§ **WHAT THIS EXERCISE ASKS**
1. In the researcher interview, what research topic did the PI assign?
2. List every method or approach in which, according to the researcher interview, the researcher gained extensive experience as a PhD candidate.

§ **EXCERPTED PASSAGE**
★ ★ ★ ★
Before coming to the Chen lab, I had studied a different topic from the present that focuses on pain because it identifies the central neural mechanisms for emotions in adolescent rodents.

However, when conducting an interview with my PI, he told me my topic would be to identify the role of the trigeminal ganglia in orofacial pain, so I decided to study that instead. My eldest aunt had facial pain for nearly 20 years due to trigeminal ganglion problems. She's been under constant medication and surgery, but she hasn't seen much improvement every moment, and she's still in pain. So, this disease has been very familiar to me since I was young, and I wanted to do research that could contribute to the treatment of this disease.

What was the focus of your doctoral studies? What were the main findings of your doctorate?
As a PhD candidate, I conducted a study to identify environmental, hormonal, and drug variables that affect emotional behavior, such as fear memory and anxiety in adolescence, and  identify the changing central circuit accordingly. I gained extensive experience in social buffering through animal models, behavioral tests, immunohistology, stereotaxic surgery, and electrophysiology. 

I published a study on the sex difference effects of fear extinction and anxiety using a dexmedetomidine and factors on nicotine replacement treatment. I presented evidence for the effect of oxytocin on increasing anxiety. Furthermore, I identified the role of oxytocin receptors in the medial prefrontal cortex(mPFC) and mPFC in acute social buffering during fear acquisition using immunohistology and stereotaxic surgery for fear response during adolescent periods.

What career plans do you have for after you complete your postdoctoral studies? If you could have any job in the world, what would it be?
I don't know yet, but I think I want to continue to be a researcher. People used to ask me why I was choosing a difficult path because they often were unfamiliar with what a researcher’s job was actually like. I think it's enough to contribute to anything people can understand about diseases and how to treat specific diseases. Even if I can’t make a great contribution, I would like to support the treatment of the disease with what I have achieved.

If I can do it at the same time, I would like to run a hospice where I can take care of rescued dogs little by little, who are too old to find a new family. I want to be a person who has enough financial ability to take care of those dogs.

What do you enjoy most about your work?
★ ★ ★ ★
§ **DATA UNDER STUDY**
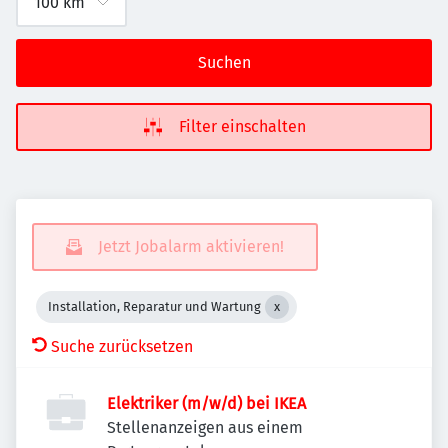
Suchen
Filter einschalten
Jetzt Jobalarm aktivieren!
Installation, Reparatur und Wartung
Suche zurücksetzen
Elektriker (m/w/d) bei IKEA
Stellenanzeigen aus einem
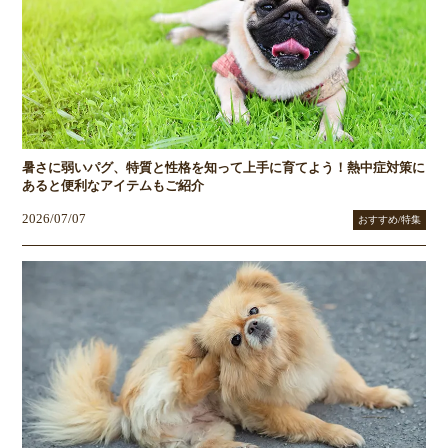
暑さに弱いパグ、特質と性格を知って上手に育てよう！熱中症対策に
あると便利なアイテムもご紹介
2026/07/07
おすすめ/特集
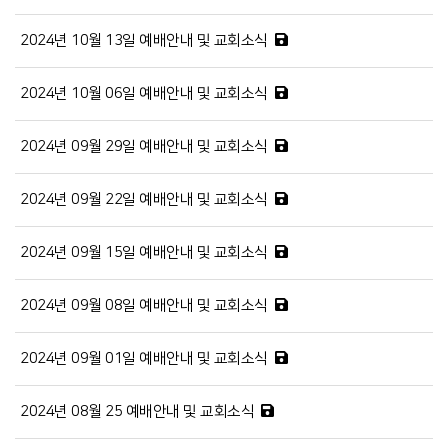
2024년 10월 13일 예배안내 및 교회소식
2024년 10월 06일 예배안내 및 교회소식
2024년 09월 29일 예배안내 및 교회소식
2024년 09월 22일 예배안내 및 교회소식
2024년 09월 15일 예배안내 및 교회소식
2024년 09월 08일 예배안내 및 교회소식
2024년 09월 01일 예배안내 및 교회소식
2024년 08월 25 예배안내 및 교회소식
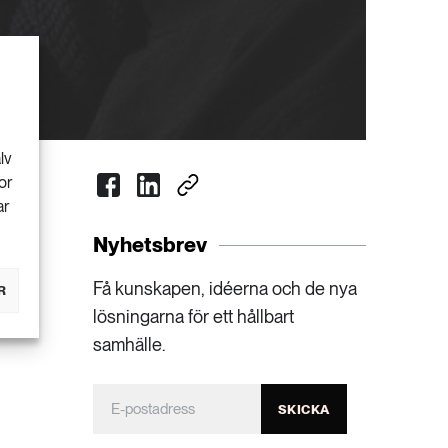
lv
or
ar
Nyhetsbrev
Få kunskapen, idéerna och de nya
R
lösningarna för ett hållbart
samhälle.
SKICKA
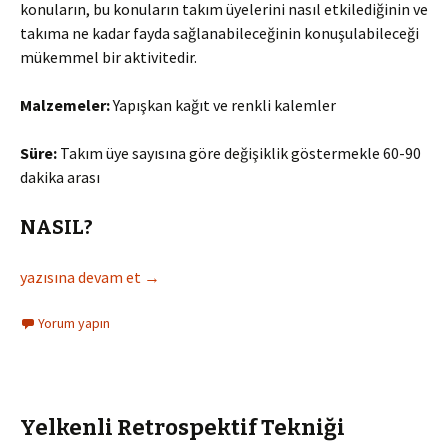
konuların, bu konuların takım üyelerini nasıl etkilediğinin ve
takıma ne kadar fayda sağlanabileceğinin konuşulabileceği
mükemmel bir aktivitedir.
Malzemeler:
Yapışkan kağıt ve renkli kalemler
Süre:
Takım üye sayısına göre değişiklik göstermekle 60-90
dakika arası
NASIL?
Memnuniyet ve Yarar Retrospektif Tekniği
yazısına devam et
→
Yorum yapın
Yelkenli Retrospektif Tekniği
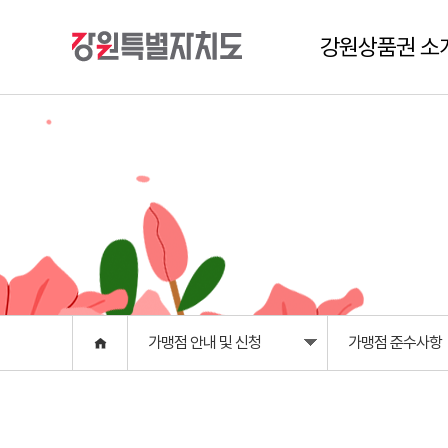
강원상품권 소
강원상품권 이란?
구매 및 이용안내
위·변조 확인 방법
부정유통 금지안내
가맹점 안내 및 신청
가맹점 준수사항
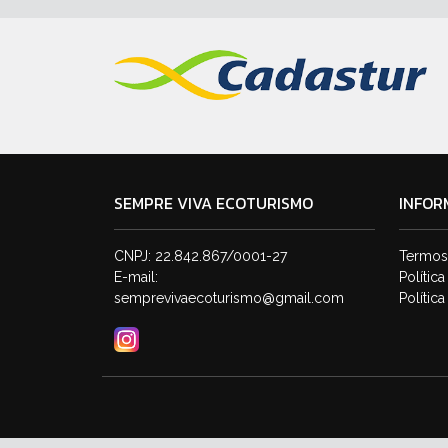
SEMPRE VIVA ECOTURISMO
INFOR
CNPJ: 22.842.867/0001-27
Termos
E-mail:
Polític
semprevivaecoturismo@gmail.com
Polític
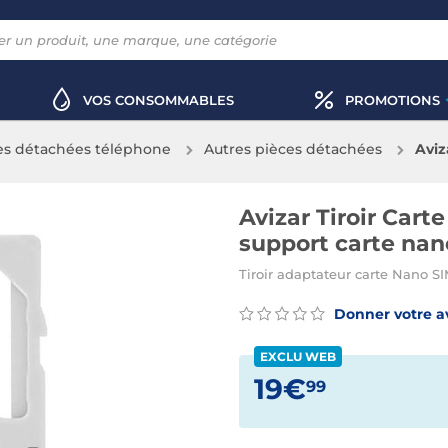
VOS CONSOMMABLES
PROMOTIONS
es détachées téléphone
Autres pièces détachées
Aviz
supp
Avizar Tiroir Car
support carte na
Tiroir adaptateur carte Nano S
Donner votre a
EXCLU WEB
19€
99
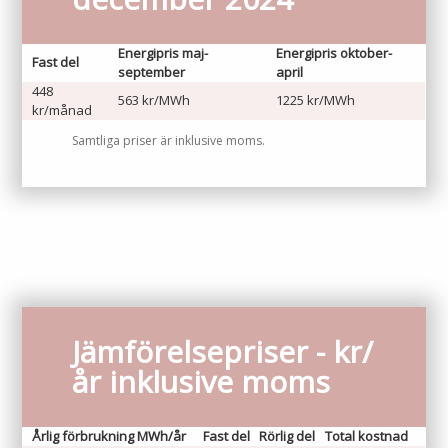
Lights in Alingsås
Badtemperaturer i Alingsås
Energipris maj-
Energipris oktober-
Fast del
september
april
Pressrum
448
Aktuella vattennivåer
563 kr/MWh
1225 kr/MWh
kr/månad
Sponsring
Samtliga priser är inklusive moms.
Arkiv
Jobba hos oss
Årsredovisning
Visselblåsarfunktion
Jämförelsepriser - kr/
Integritetsinformation
år inklusive moms
Tillgänglighetsredogörelse
Årlig förbrukning MWh/år
Fast del
Rörlig del
Total kostnad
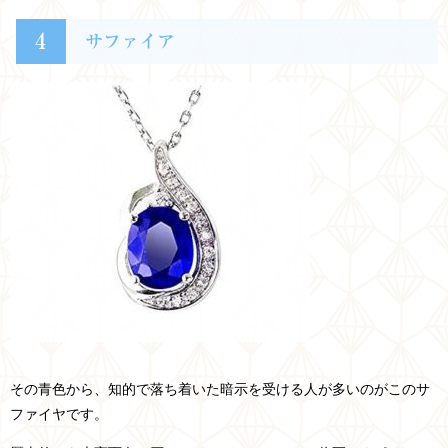
4
サファイア
その青色から、知的で落ち着いた暗示を受ける人が多いのがこのサ
ファイヤです。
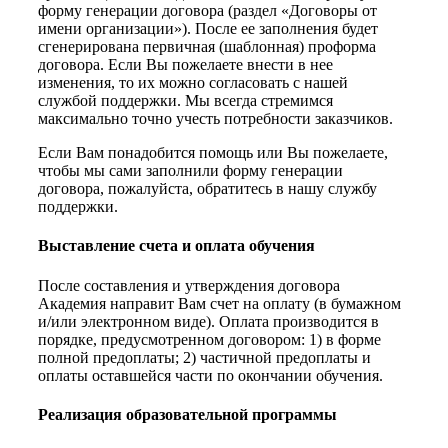
форму генерации договора (раздел «Договоры от
имени организации»). После ее заполнения будет
сгенерирована первичная (шаблонная) проформа
договора. Если Вы пожелаете внести в нее
изменения, то их можно согласовать с нашей
службой поддержки. Мы всегда стремимся
максимально точно учесть потребности заказчиков.
Если Вам понадобится помощь или Вы пожелаете,
чтобы мы сами заполнили форму генерации
договора, пожалуйста, обратитесь в нашу службу
поддержки.
Выставление счета и оплата обучения
После составления и утверждения договора
Академия направит Вам счет на оплату (в бумажном
и/или электронном виде). Оплата производится в
порядке, предусмотренном договором: 1) в форме
полной предоплаты; 2) частичной предоплаты и
оплаты оставшейся части по окончании обучения.
Реализация образовательной программы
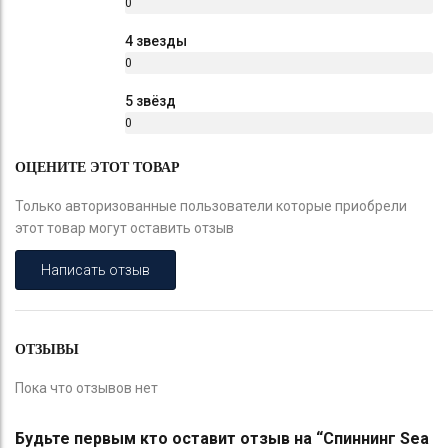
0
%
4 звезды
0
%
5 звёзд
0
%
ОЦЕНИТЕ ЭТОТ ТОВАР
Только авторизованные пользователи которые приобрели
этот товар могут оставить отзыв
Написать отзыв
ОТЗЫВЫ
Пока что отзывов нет
Будьте первым кто оставит отзыв на “Спиннинг Sea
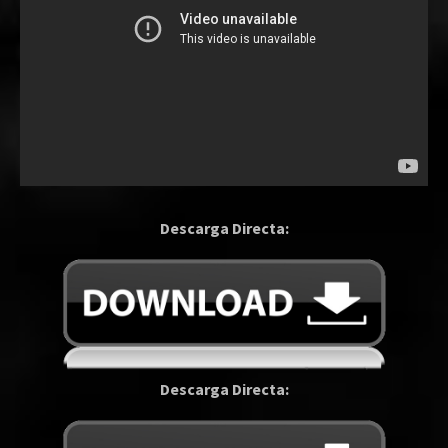
Descarga Directa:
Descarga Directa:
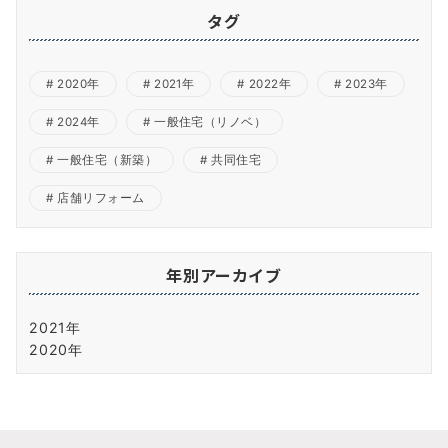
タグ
2020年
2021年
2022年
2023年
2024年
一般住宅（リノベ）
一般住宅（新築）
共同住宅
店舗リフォーム
年別アーカイブ
2021年
2020年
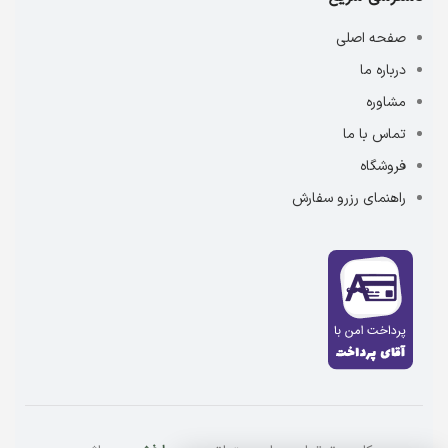
صفحه اصلی
درباره ما
مشاوره
تماس با ما
فروشگاه
راهنمای رزرو سفارش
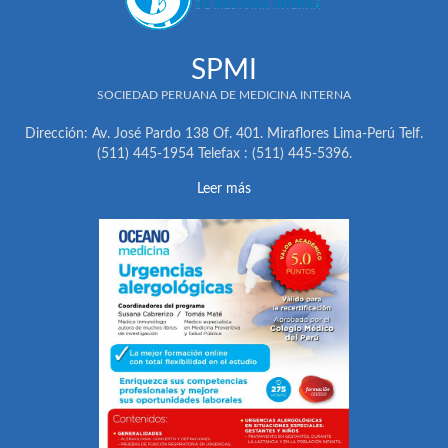
SPMI
SOCIEDAD PERUANA DE MEDICINA INTERNA
Dirección: Av. José Pardo 138 Of. 401. Miraflores Lima-Perú Telf.
(511) 445-1954 Telefax : (511) 445-5396.
Leer más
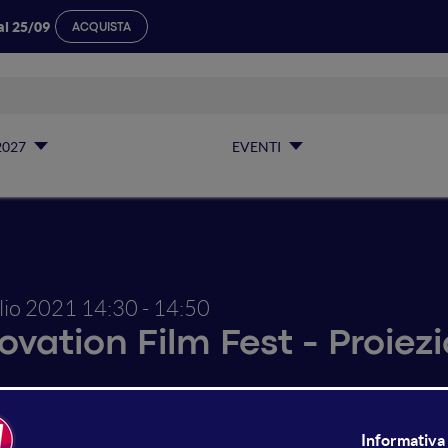
al 25/09
ACQUISTA
2027
EVENTI
glio 2021
14:30 - 14:50
ovation Film Fest - Proiezi
grande onda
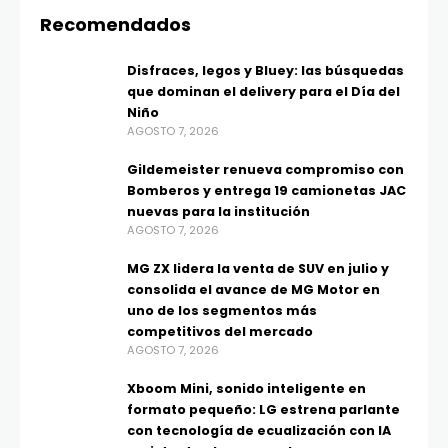
Recomendados
Disfraces, legos y Bluey: las búsquedas
que dominan el delivery para el Día del
Niño
AGOSTO 7, 2026
Gildemeister renueva compromiso con
Bomberos y entrega 19 camionetas JAC
nuevas para la institución
AGOSTO 7, 2026
MG ZX lidera la venta de SUV en julio y
consolida el avance de MG Motor en
uno de los segmentos más
competitivos del mercado
AGOSTO 7, 2026
Xboom Mini, sonido inteligente en
formato pequeño: LG estrena parlante
con tecnología de ecualización con IA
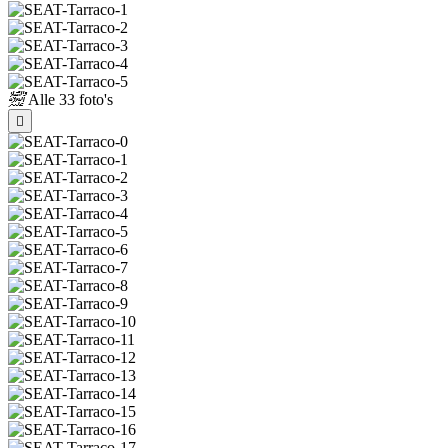
Alle
33 foto's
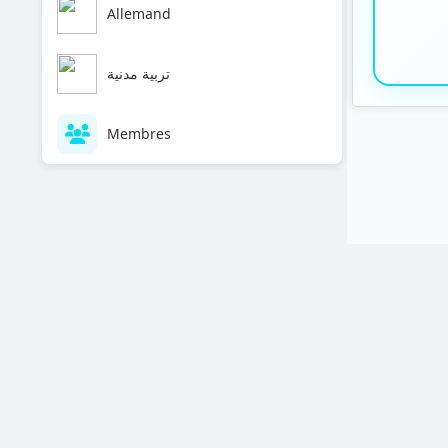
Allemand
تربية مدنية
Membres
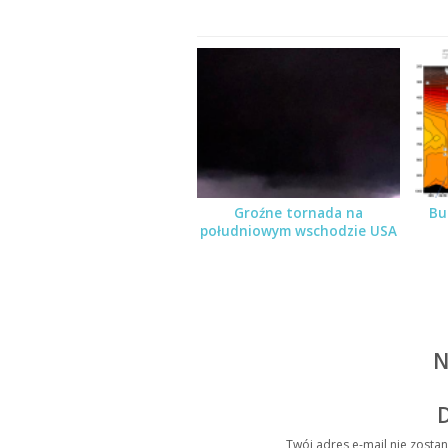
Groźne tornada na
Bu
południowym wschodzie USA
N
Twój adres e-mail nie zosta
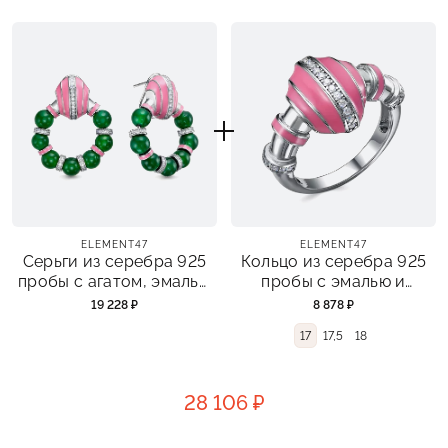
ELEMENT47
ELEMENT47
Серьги из серебра 925
Кольцо из серебра 925
пробы с агатом, эмалью
пробы с эмалью и
и фианитами
фианитами
19 228 ₽
8 878 ₽
17
17,5
18
28 106 ₽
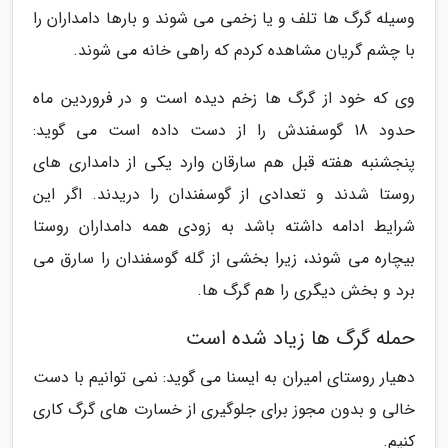
وسیله گرگ ها تلف و یا زخمی می شوند و بارها دامداران را
با چشم گریان مشاهده کردم که راهی خانه می شوند.
وی که خود از گرگ ها زخم دیده است و در فروردین ماه
حدود 18 گوسفندش را از دست داده است می گوید:
پنجشنبه هفته قبل هم سارقان وارد یکی از دامداری های
روستا شدند و تعدادی از گوسفندان را دریدند. اگر این
شرایط ادامه داشته باشد به زودی همه دامداران روستا
بیچاره می شوند، زیرا بخشی از گله گوسفندان را سارق می
برد و بخش دیگری را هم گرگ ها.
حمله گرگ ها زیاد شده است
دهیار روستای امیران به ایسنا می گوید: نمی توانیم با دست
خالی و بدون مجوز برای جلوگیری از خسارت های گرگ کاری
کنیم.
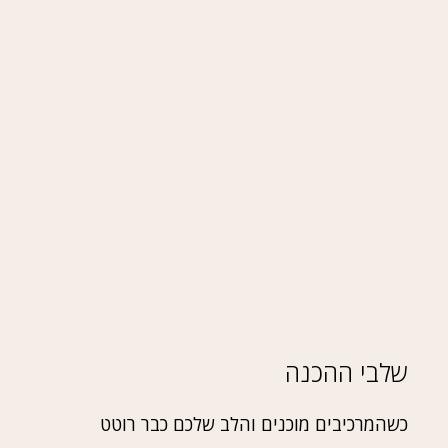
שלבי ההכנה
כשהמרכיבים מוכנים והלב שלכם כבר רוטט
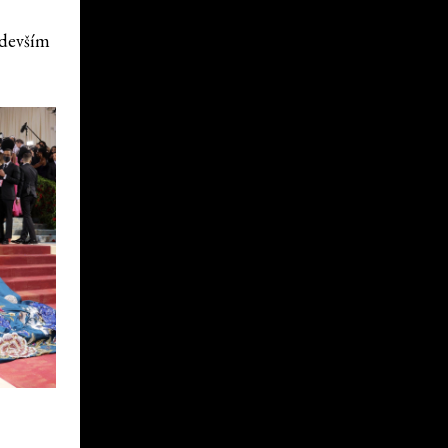
edevším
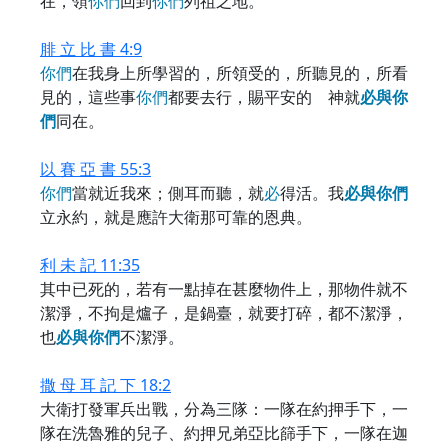
在，領
你
們
回到
你
們
列祖之地。
腓 立 比 書 4:9
你
們
在我身上所學習的，所領受的，所聽見的，所看
見的，這些事
你
們
都要去行，賜平安的 神就
必
與
你
們
同在。
以 賽 亞 書 55:3
你
們
當就近我來；側耳而聽，就
必
得活。我
必
與
你
們
立永約，就是應許大衛那可靠的恩典。
利 未 記 11:35
其中已死的，若有一點掉在甚麼物件上，那物件就不
潔淨，不拘是爐子，是鍋臺，就要打碎，都不潔淨，
也
必
與
你
們
不潔淨。
撒 母 耳 記 下 18:2
大衛打發軍兵出戰，分為三隊：一隊在約押手下，一
隊在洗魯雅的兒子、約押兄弟亞比篩手下，一隊在迦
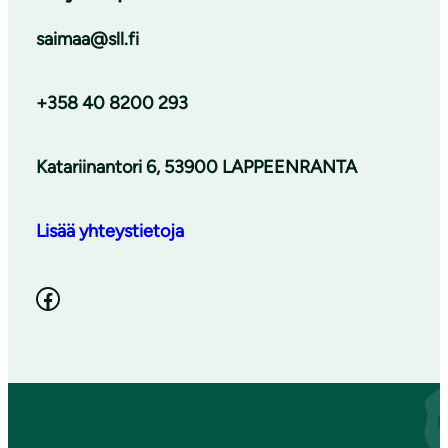
saimaa@sll.fi
+358 40 8200 293
Katariinantori 6, 53900 LAPPEENRANTA
Lisää yhteystietoja
Facebook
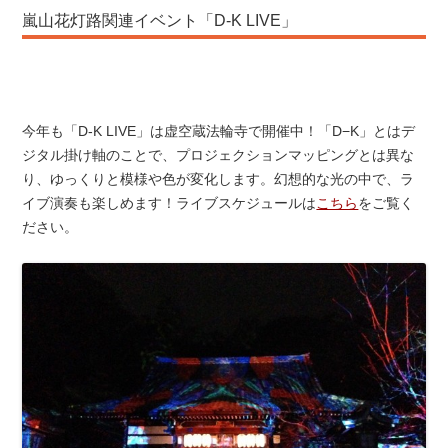
嵐山花灯路関連イベント「D-K LIVE」
今年も「D-K LIVE」は虚空蔵法輪寺で開催中！「D−K」とはデ
ジタル掛け軸のことで、プロジェクションマッピングとは異な
り、ゆっくりと模様や色が変化します。幻想的な光の中で、ラ
イブ演奏も楽しめます！ライブスケジュールは
こちら
をご覧く
ださい。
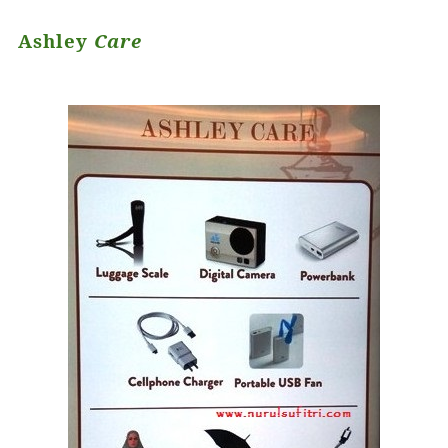
Ashley
Care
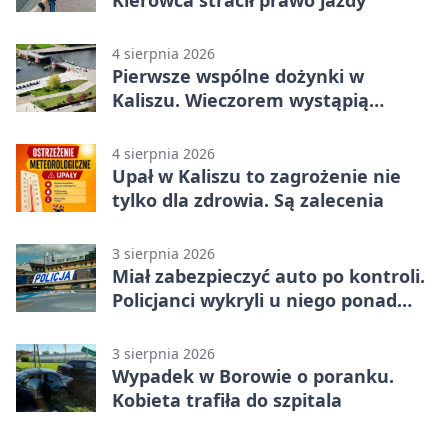
Kierowca stracił prawo jazdy
4 sierpnia 2026
Pierwsze wspólne dożynki w
Kaliszu. Wieczorem wystąpią
Trubadurzy
4 sierpnia 2026
Upał w Kaliszu to zagrożenie nie
tylko dla zdrowia. Są zalecenia
3 sierpnia 2026
Miał zabezpieczyć auto po kontroli.
Policjanci wykryli u niego ponad
promil
3 sierpnia 2026
Wypadek w Borowie o poranku.
Kobieta trafiła do szpitala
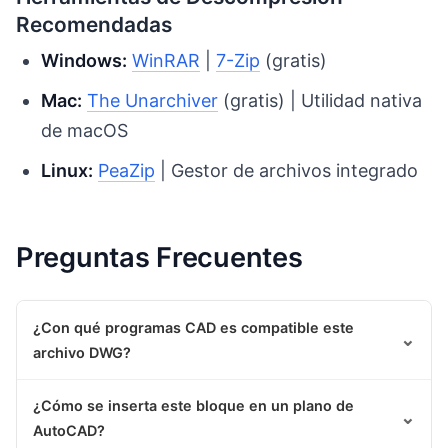
Recomendadas
Windows:
WinRAR
|
7-Zip
(gratis)
Mac:
The Unarchiver
(gratis) | Utilidad nativa
de macOS
Linux:
PeaZip
| Gestor de archivos integrado
Preguntas Frecuentes
¿Con qué programas CAD es compatible este
⌄
archivo DWG?
¿Cómo se inserta este bloque en un plano de
⌄
AutoCAD?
★ ★ ★ ★
§ **TASK SOLUTIONS**
1. Identifying the role of the trigeminal ganglia in orofacial pain.

2. Animal models, behavioral tests, immunohistology, stereotaxic surgery, and electrophysiology.